Functional Reach Test (FRT)
The FRT is a popular method of measuring the dynamic balance of the elderly and is useful as a predictor of the risk of falling and a decline in function of the elderly. During test, the patient was standing by the wall with their feet shoulder-width apart,one shoulder flexed at 90° and the other arm on the side. A ruler was attached to the wall. Patients were instructed to reach their maximal distance (in centimetres) without moving their feet or losing balance and come back to the standing position. If subjects raised a heel or took a step during testing, the trial was repeated. Each participant completed three trials.An average distance for all three trials was recorded as study data for further analyses .
30s Chair Stand Test (CST)
Low levels of body strength are the primary cause of both balance problems and falls in the elderly population. CST measures lower body strength and relates it to the most demanding daily life activities (e.g., climbing stairs, getting out of a chair or bath tub or rising from a horizontal position) . The test consists of standing up and sitting down from a chair as many times as possible within 30 seconds. Initially, subjects were seated on the chair with their arms folded across the chest and with a back in an upright position. They performed only one trial and started it after a command. A standard chair with armrests was used. All patients performed the test using the same chair [32, 33].
The Step Test (ST)
The step test developed as assessment of dynamic standing balance after stroke. However, we have incorporated it into our study, since in our clinical practise the test is often applied when THR patients learn to walk on stairs. When tested, subjects were instructed to place one foot onto a 7.5 cm high step and then take it back down to the floor repeatedly as fast as possible. The score is the number of steps completed in the 15-second period for each lower extremity . Both sides were tested two times, with the THR group completing the test first with the operated leg (ST O) and then the non operated leg (ST N). Scores for each lower extremity were recorded separately. Better results were recorded as study data for further analyses. We calculated a reference value in the control group (ST C), which is a mean representing all tasks conducted with the left and right limb.
Berg Balance Scale (BBS)
The Berg Balance Scale (BBS) is currently the most commonly used clinical test for assessment of functional balance in older adults, which matches our study group. Subjects did 14 different tasks including static tests with different feet positions and functional balance control tasks including transfer, getting up and sitting on a chair, reach, turning and stepping. The BBS tests performance on levels from 0 (can't perform) to 4 (normal perform) and can give a total score of 56. Higher scores on the BBS indicate better balance. A total score obtained in 14 trials was recorded for further analyses .

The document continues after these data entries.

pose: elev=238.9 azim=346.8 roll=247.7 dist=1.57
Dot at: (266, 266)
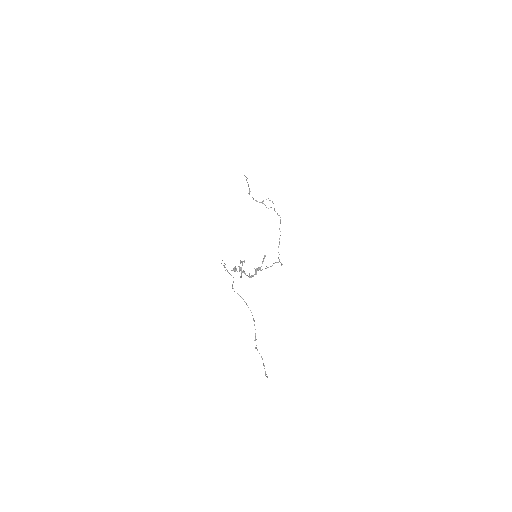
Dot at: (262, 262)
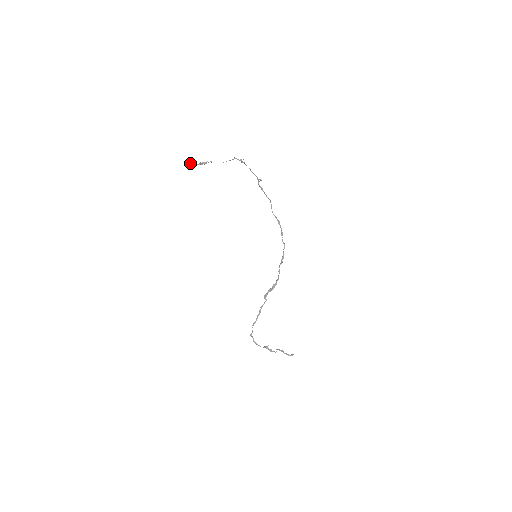
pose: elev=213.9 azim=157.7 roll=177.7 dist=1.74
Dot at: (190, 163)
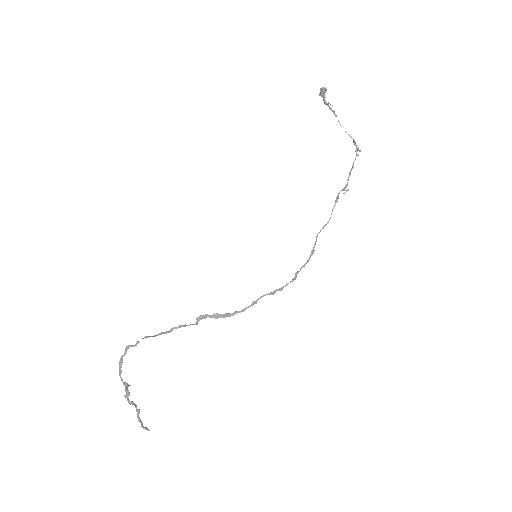
Dot at: (325, 88)
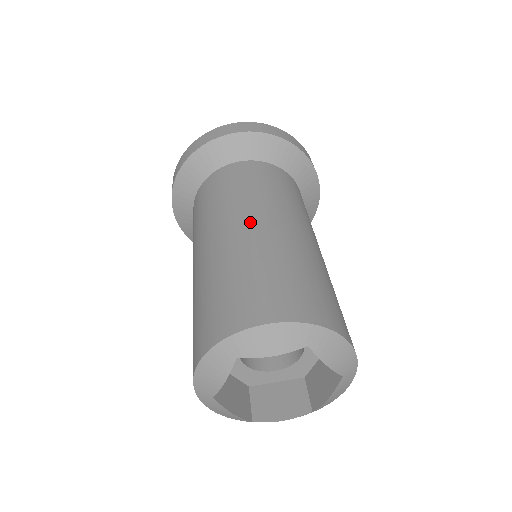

Data were analysed with the Statistica version 13.1. Demographic data and clinical characteristics are presented as means, standard deviations (SD), median, minimum (min) and maximum (max). The Shapiro-Wilk test was used to assess the normality of the distributions in the test score. To compare the differences between the THR group and the control group, we applied the independent t-test, the Welch test or the non-parametric U Mann-Whitney test depending on which test assumptions were met. P-values less than 0.05 were considered statistically significant.